April General Markets Comments
“Jump around” – House of Pain, 1992.
Should we “Jump Around” as the classic House of Pain’s song recommends? Perhaps, because looking at most financial markets’ year to date returns gives many reasons to jump around, especially in the highly uncertain economic and geopolitical environment investors have to face in 2023; even more if we go back at the end of 2022 when the investment community looked forlorn after such a poor year.
At the end of April 2023, the MSCI World is up 8.96%, the S&P500 8.59%, the MSCI Europe 10.08% and the Topix 8.76% (the only laggard in equities being the MSCI Emerging Markets but it’s still up 2.16% year to date); Credit also glows, with the Itraxx Crossover up 4.79% for the year so far; Government bonds have their say, with US 10 year yields down 45 basis points in 2023, German 10 year 26 bps and Italian 10 year 70 bps. What about Commodities? It’s not as straightforward: some rise, like Gold (+9.1% year to date), some fall, like Oil (down 4.34%).

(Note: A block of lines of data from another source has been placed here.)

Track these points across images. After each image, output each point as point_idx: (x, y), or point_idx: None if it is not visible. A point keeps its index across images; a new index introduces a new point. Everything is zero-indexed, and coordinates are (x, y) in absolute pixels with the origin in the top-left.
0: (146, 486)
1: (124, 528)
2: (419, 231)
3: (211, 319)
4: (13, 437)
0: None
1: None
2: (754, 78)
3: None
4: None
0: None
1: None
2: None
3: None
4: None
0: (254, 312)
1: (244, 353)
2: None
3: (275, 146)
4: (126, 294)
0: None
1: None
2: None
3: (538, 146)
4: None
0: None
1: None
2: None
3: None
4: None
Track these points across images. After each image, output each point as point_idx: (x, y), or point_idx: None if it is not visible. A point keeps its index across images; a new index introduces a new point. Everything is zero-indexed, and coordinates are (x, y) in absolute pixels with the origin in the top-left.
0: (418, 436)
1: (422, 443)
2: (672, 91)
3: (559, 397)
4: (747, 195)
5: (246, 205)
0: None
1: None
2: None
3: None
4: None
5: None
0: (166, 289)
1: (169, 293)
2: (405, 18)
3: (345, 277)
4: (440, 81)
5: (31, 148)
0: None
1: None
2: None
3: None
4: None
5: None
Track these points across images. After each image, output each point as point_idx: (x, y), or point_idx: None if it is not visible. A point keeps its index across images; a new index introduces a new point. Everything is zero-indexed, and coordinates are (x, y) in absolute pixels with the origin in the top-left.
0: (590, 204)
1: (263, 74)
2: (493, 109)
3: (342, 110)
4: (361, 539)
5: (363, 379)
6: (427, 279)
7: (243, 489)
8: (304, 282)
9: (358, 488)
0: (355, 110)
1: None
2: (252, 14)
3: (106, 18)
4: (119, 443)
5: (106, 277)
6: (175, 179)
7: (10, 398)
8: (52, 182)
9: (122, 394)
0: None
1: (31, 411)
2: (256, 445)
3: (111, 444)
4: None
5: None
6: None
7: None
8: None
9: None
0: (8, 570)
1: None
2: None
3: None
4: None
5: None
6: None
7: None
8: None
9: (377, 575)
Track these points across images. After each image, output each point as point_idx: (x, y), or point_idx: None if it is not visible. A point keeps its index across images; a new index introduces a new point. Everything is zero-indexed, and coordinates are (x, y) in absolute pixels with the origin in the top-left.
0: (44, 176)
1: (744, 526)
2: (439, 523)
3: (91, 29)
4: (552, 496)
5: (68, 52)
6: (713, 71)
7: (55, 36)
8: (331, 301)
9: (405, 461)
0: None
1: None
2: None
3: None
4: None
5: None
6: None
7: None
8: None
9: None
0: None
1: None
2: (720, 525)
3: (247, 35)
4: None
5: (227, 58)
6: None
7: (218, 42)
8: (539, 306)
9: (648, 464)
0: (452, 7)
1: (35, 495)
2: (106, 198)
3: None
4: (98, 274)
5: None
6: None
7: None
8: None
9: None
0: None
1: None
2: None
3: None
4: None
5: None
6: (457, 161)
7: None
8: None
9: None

With these numbers we can draw a logical chain of events: economic activity is expected to slow down, hence a probable peak in Central Banks’ hawkishness quite soon, with long term yields coming down. The latter have a huge impact on valuations, which, unsurprisingly, are on the rise again; to wit, the more expensive MSCI World Growth humiliates the cheaper MSCI World Value in 2023 so far (+16.58% for the former, +1.94% for the latter). Slowing economic activity and lower yields favours Gold, at the expense of Oil, which explains the opposite fate of the two commodities.
Finally, the market seems to selectively worry about a possible banking crisis in the US and its ripple effects across the globe. Financials underperform but don’t collapse overall.
“Jump up, jump up and get down” says the song; we hope markets don’t drive us down too much anytime soon!